本文:
TikTokに投稿された楽曲動画を見たユーザーが、「歌ってみた」「踊ってみた」「リミックスしてみた」といったDIY動画を投稿する動きが加速しているが、それに「Overdose」の中毒性がハマった。日本のアニメソングやシティポップをカバーする歌唱動画で人気のインドネシア出身のYouTuber・レイニッチも「Overdose」をカバーする等、アジアを中心にしたUGC(ユーザーの手によって制作・生成されたコンテンツ)の数が非常に多かったという。
「動画投稿サイトなどでのUGC投稿をきっかけに、ストリーミングで原曲をフルサイズで聴くという流れが生まれ、さらにこれがリスナーの共感を得てソーシャルメディアなどで共有されると、Spotifyのバイラルチャートで急上昇を始めます。『Overdose』の成功はその顕著な例だと思います。この動きは、人口が多くて平均年齢が低く、SNSでバズった曲がストリーミングに波及しやすいインドネシアをはじめ、アジアで特に起きやすい。例えば、シティポップブームの象徴である松原みきの『真夜中のドア』がグローバルのバイラルチャートで2週間以上1位を取った時も、東南アジアの動画投稿サイトを中心にUGCが急激に増え、ストリーミングに波及し、バイラルチャートでそのトレンドが顕在化したという流れがありました」(芦澤氏)

提供資料:
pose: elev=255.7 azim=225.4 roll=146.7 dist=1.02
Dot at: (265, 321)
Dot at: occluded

作成内容: 「Overdose」とUGCの広がりを扱った上記の本文を、省略や改変をせずに全文引用してください。

課題への回答:
TikTokに投稿された楽曲動画を見たユーザーが、「歌ってみた」「踊ってみた」「リミックスしてみた」といったDIY動画を投稿する動きが加速しているが、それに「Overdose」の中毒性がハマった。日本のアニメソングやシティポップをカバーする歌唱動画で人気のインドネシア出身のYouTuber・レイニッチも「Overdose」をカバーする等、アジアを中心にしたUGC(ユーザーの手によって制作・生成されたコンテンツ)の数が非常に多かったという。
「動画投稿サイトなどでのUGC投稿をきっかけに、ストリーミングで原曲をフルサイズで聴くという流れが生まれ、さらにこれがリスナーの共感を得てソーシャルメディアなどで共有されると、Spotifyのバイラルチャートで急上昇を始めます。『Overdose』の成功はその顕著な例だと思います。この動きは、人口が多くて平均年齢が低く、SNSでバズった曲がストリーミングに波及しやすいインドネシアをはじめ、アジアで特に起きやすい。例えば、シティポップブームの象徴である松原みきの『真夜中のドア』がグローバルのバイラルチャートで2週間以上1位を取った時も、東南アジアの動画投稿サイトを中心にUGCが急激に増え、ストリーミングに波及し、バイラルチャートでそのトレンドが顕在化したという流れがありました」(芦澤氏)